== Segment start ==

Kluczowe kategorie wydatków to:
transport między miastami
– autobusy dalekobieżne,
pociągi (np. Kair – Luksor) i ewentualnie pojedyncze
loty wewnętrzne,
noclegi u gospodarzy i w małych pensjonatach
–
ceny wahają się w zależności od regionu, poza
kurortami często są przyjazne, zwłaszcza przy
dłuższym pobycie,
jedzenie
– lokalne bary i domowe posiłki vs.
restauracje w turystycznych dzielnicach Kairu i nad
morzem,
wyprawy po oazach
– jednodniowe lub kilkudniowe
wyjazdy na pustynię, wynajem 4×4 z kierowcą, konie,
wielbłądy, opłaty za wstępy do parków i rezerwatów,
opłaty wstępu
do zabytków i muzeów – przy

== Segment end ==

TASK TO CARRY OUT ::
Reproduce the listing above word for word, keeping every line as it appears.

WRITTEN RESPONSE ::
Kluczowe kategorie wydatków to:
transport między miastami
– autobusy dalekobieżne,
pociągi (np. Kair – Luksor) i ewentualnie pojedyncze
loty wewnętrzne,
noclegi u gospodarzy i w małych pensjonatach
–
ceny wahają się w zależności od regionu, poza
kurortami często są przyjazne, zwłaszcza przy
dłuższym pobycie,
jedzenie
– lokalne bary i domowe posiłki vs.
restauracje w turystycznych dzielnicach Kairu i nad
morzem,
wyprawy po oazach
– jednodniowe lub kilkudniowe
wyjazdy na pustynię, wynajem 4×4 z kierowcą, konie,
wielbłądy, opłaty za wstępy do parków i rezerwatów,
opłaty wstępu
do zabytków i muzeów – przy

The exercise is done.